While bringing in external coaches is still common practice, more and more organisations are realising that coaching is a culture change, rather than a one-off event. According to John McGurk, learning and talent adviser at CIPD: “The real challenge is the cultural one of getting line managers to start acting in a coach-like way when they manage on a day-to-day basis.”

According to Harvard Business Review, “an effective manager-as-coach asks questions instead of providing answers, supports employees instead of judging them and facilitates their development instead of dictating what has to be done”. It’s about helping an individual become aware of what needs to be done to improve their performance and to take responsibility for doing something about it. Yet 47% of managers admit the reason they don’t coach is that they don’t know how, with a significant proportion not understanding what coaching really is (3).

Educating and training your managers to understand the benefits of coaching and experience it for themselves is a great place to start. If you want your managers to coach employees to perform to the best of their ability, then you need to teach them how. This will not only allow them to support others within their teams, but also mean they feel more engaged, valued and invested in. It’s a win win situation.

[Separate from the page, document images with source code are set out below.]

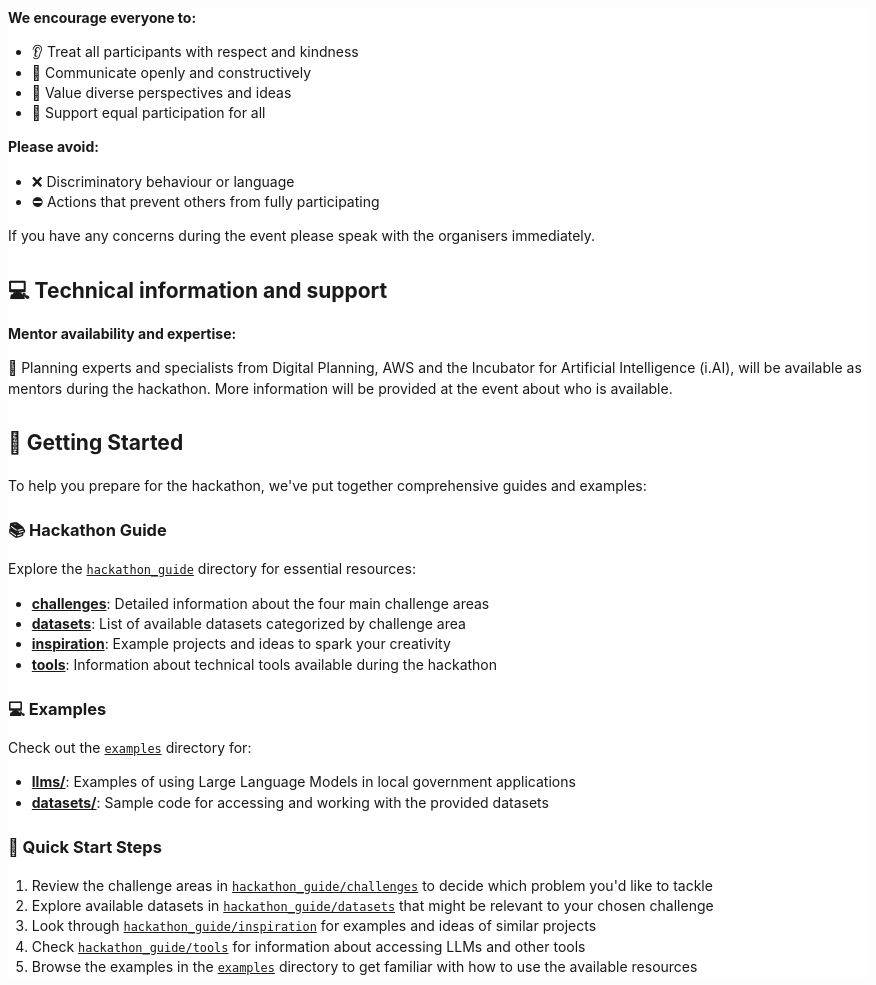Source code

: **We encourage everyone to:**

* 👂 Treat all participants with respect and kindness  
* 💬 Communicate openly and constructively  
* 🌈 Value diverse perspectives and ideas  
* 🤲 Support equal participation for all

**Please avoid:**

* ❌ Discriminatory behaviour or language  
* ⛔ Actions that prevent others from fully participating

If you have any concerns during the event please speak with the organisers immediately.

## 💻 Technical information and support

**Mentor availability and expertise:**

🧠 Planning experts and specialists from Digital Planning, AWS and the Incubator for Artificial Intelligence (i.AI), will be available as mentors during the hackathon. More information will be provided at the event about who is available. 

## 🚀 Getting Started

To help you prepare for the hackathon, we've put together comprehensive guides and examples:

### 📚 Hackathon Guide

Explore the [`hackathon_guide`](./hackathon_guide) directory for essential resources:

* **[challenges](./hackathon_guide/challenges.md)**: Detailed information about the four main challenge areas
* **[datasets](./hackathon_guide/datasets.md)**: List of available datasets categorized by challenge area
* **[inspiration](./hackathon_guide/inspiration.md)**: Example projects and ideas to spark your creativity
* **[tools](./hackathon_guide/tools.md)**: Information about technical tools available during the hackathon

### 💻 Examples

Check out the [`examples`](./examples) directory for:

* **[llms/](./examples/llms/)**: Examples of using Large Language Models in local government applications
* **[datasets/](./examples/datasets/)**: Sample code for accessing and working with the provided datasets

### 🏁 Quick Start Steps

1. Review the challenge areas in [`hackathon_guide/challenges`](./hackathon_guide/challenges.md) to decide which problem you'd like to tackle
2. Explore available datasets in [`hackathon_guide/datasets`](./hackathon_guide/datasets.md) that might be relevant to your chosen challenge
3. Look through [`hackathon_guide/inspiration`](./hackathon_guide/inspiration.md) for examples and ideas of similar projects
4. Check [`hackathon_guide/tools`](./hackathon_guide/tools.md) for information about accessing LLMs and other tools
5. Browse the examples in the [`examples`](./examples) directory to get familiar with how to use the available resources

Building a coaching culture


In a large organisation, you can put plans and investment into place to develop coaching skills across your leadership team and beyond, but even in the smallest team we can all become better coaches by following a few simple pointers from day to day.

Listen – this is the key skill for any coach. Let your employees know that you care enough to listen to what they have to say, and encourage them to share their opinions.

Question – employees learn and grow the most when they uncover the answers themselves, but you can help by asking questions that help them focus on specific facts: what needs to change and how? You can help them explore the upside, the downside of each option.

Help set goals – identify opportunities for improved performance and encourage employees to challenge themselves. Goals don’t always have to be long-term – what would they like to accomplish here and now?

Encourage, don’t dictate – help employees arrive at their own solution – you’re not there to tell them how, but guide them to their own conclusions. What one thing could they start with?

Be supportive and give feedback: ask what you can do to help and be available so they’re comfortable coming to you. Coaching is about two-way check-ins, not micromanaging. So be positive, analyse, and encourage. Build confidence and recognise achievement.

Keep learning – your employees can’t develop new skills if they’re not given training, so give them the chance to grow and learn.

If the process still sounds daunting, don’t underestimate the value of making small improvements on a daily basis. Over time they can add up to big successes. To revert to the world of cycling again – the real thing this time – Ian Drake, former Chief Executive of British Cycling said of his role: “You’re just a custodian for a very limited period of time and you’ve got to leave it in a better state than you found it.” If we aspire to coach, this is surely good advice. If we can help our employees improve their performance even a little and take them to a better place than we found them, then that’s a job well done.